In reaction, watch the millions of employers that don't offer health insurance to their workers come out in favor of President Obama's public option health plan.
This could kill most private health insurers.
Look for the prices of health insurers to plunge. Health insurers have seen their stock prices soar since March because the ObamaCare public option looked like dead meat. Now, all bets are off.
ObamaCare's public option will take all employers off the hook for providing health insurance subsidies to their workers.
And ObamaCare's public option will imprison all Americans under 65 who don't qualify for Medicare or Medicaid in a government HMO health insurance plan that will be more restrictive, politicized and costly than any private health insurance plan available today.
For after employers dump their workers into the government HMO, the country's 1,000-plus private insurers will lose so many enrollees that many of them will go out of business.
This will leave Congress the freedom to blackmail provider groups such as chiropractors for campaign contributions in return for new legislation that will mandate that the government HMO insure the services provided by chiropractors, dentists and all kinds of alternative care providers.
The new mandated benefits will drive up the cost of the government HMO's health insurance by 20% to 30% just as the some 1,000 health care benefits mandates imposed by the states inflate the cost of private health insurance now.

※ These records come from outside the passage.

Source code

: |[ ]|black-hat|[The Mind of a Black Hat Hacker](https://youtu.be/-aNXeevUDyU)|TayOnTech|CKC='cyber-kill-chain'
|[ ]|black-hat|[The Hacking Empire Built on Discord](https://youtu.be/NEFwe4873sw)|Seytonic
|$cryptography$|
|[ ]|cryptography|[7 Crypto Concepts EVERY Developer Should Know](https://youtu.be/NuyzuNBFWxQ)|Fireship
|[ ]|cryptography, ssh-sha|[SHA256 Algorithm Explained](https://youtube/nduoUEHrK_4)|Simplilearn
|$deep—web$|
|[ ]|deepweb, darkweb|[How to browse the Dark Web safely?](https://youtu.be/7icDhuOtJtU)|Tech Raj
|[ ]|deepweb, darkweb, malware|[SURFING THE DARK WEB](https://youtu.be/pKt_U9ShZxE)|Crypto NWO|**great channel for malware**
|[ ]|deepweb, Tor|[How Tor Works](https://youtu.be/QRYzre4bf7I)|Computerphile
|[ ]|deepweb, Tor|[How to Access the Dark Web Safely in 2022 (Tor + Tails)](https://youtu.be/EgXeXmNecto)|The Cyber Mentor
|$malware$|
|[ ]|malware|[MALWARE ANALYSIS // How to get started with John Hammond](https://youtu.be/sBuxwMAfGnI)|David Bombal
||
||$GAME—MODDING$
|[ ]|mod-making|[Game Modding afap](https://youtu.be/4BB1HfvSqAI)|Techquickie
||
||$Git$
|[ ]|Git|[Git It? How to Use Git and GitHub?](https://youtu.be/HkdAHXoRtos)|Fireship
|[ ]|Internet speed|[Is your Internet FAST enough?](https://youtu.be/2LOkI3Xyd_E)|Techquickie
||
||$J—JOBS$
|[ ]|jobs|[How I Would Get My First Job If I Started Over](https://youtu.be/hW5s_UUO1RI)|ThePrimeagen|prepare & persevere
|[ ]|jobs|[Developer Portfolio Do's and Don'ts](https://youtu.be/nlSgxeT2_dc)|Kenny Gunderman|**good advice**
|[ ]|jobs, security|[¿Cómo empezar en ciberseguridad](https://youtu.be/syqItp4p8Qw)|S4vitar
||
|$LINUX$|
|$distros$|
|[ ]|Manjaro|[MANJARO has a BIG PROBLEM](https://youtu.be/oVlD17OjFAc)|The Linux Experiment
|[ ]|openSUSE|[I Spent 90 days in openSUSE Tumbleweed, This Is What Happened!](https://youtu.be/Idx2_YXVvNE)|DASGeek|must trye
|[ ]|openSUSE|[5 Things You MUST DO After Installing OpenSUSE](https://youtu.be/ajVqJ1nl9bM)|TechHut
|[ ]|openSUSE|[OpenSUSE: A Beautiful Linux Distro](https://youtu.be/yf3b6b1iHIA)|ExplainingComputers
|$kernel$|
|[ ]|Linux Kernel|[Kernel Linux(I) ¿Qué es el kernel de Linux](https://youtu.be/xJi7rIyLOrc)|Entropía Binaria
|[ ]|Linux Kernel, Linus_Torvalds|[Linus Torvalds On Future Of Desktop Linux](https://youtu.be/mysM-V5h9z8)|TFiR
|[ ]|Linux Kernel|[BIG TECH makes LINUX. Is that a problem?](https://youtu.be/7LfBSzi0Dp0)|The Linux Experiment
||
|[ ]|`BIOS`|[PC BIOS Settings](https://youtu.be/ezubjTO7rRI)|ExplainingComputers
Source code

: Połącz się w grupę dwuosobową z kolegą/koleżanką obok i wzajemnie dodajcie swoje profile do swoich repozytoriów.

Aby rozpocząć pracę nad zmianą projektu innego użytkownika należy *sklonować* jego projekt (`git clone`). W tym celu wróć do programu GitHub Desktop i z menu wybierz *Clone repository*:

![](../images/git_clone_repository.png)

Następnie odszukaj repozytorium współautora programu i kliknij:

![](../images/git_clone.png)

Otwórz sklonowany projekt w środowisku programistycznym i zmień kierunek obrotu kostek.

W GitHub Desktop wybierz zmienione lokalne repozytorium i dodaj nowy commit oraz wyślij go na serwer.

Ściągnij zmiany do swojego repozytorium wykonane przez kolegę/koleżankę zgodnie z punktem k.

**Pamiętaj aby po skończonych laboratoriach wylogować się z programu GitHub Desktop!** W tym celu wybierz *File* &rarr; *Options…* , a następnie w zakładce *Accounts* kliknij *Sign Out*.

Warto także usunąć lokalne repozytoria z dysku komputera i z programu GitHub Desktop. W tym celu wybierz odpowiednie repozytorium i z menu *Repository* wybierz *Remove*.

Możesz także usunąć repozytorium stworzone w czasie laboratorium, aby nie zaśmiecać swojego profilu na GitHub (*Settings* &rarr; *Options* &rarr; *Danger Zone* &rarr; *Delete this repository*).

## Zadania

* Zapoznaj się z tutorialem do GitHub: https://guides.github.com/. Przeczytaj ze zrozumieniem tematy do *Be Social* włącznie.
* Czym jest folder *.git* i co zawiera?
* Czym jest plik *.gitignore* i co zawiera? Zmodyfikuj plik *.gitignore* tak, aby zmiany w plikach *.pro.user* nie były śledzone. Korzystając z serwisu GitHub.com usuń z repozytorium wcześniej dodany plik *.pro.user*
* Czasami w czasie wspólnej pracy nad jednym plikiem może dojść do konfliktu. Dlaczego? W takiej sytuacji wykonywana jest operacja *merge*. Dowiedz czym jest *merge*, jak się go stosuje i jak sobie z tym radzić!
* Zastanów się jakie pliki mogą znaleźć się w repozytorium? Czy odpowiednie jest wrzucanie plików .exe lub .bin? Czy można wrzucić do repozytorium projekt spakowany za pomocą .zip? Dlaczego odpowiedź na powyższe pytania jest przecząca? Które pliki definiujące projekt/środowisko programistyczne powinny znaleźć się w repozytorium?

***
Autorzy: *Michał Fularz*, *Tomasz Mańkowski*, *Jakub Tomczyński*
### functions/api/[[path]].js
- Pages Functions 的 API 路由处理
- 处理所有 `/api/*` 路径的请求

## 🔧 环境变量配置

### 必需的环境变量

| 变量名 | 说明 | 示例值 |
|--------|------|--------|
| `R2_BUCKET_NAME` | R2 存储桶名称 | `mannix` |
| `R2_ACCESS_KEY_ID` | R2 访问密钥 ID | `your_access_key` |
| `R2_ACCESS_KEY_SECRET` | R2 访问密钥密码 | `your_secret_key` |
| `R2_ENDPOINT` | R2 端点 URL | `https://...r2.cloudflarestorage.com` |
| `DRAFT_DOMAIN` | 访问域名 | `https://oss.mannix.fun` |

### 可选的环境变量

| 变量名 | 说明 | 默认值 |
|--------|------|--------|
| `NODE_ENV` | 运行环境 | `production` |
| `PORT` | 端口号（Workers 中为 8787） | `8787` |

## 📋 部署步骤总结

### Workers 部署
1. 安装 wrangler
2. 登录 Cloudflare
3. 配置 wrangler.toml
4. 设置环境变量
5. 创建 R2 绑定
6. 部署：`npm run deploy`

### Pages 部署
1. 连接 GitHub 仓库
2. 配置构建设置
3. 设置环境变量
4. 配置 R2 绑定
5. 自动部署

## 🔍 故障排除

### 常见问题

But when Congress raises the government HMO's premiums and taxes to pay for the newly mandated benefits, there won't be any private insurers around to keep the politicians or the government HMO "honest."
Only public pressure to keep costs down will check the rush to costly new mandated benefits.
And who thinks workers and patients will be able to put more pressure on Congress than the lobbyists for the special interests who want the benefits? Understand, mandated benefits are pushed by providers' lobbyists, because it's easier to run a health care practice if the government pays you regularly than if you have to collect from individual patients.
The fix is in.
My prediction is that instead of putting its competitors in a bind by having the government make them provide health insurance to their workers, Wal-Mart has set the stage for a taxpayer-supported government HMO that will worry more about containing utilization and its costs than about making Wal-Mart's employes healthy enough to return to work.
You'll hate your new government HMO 10 times as much as you hated the HMOs that made your life miserable in the 1990s until consumer and political backlashes made them allow patients better access to care.
And Wal-Mart no longer will be able to use its fairly attractive health benefits to recruit workers at low wages. They'll need better wages to pay higher taxes and live with increased inflation. And most would rather work somewhere else.
Instead of putting its competitors and unions in a corner with its endorsement of mandated employer-paid health insurance, Wal-Mart has ensured that its customers will be paying higher taxes and buying less of it's stuff.
Meanwhile, sell health insurers short. Come to think of it, Wal-Mart doesn't look like a very good investment, either.
I don't have positions in WMT or any health insurers.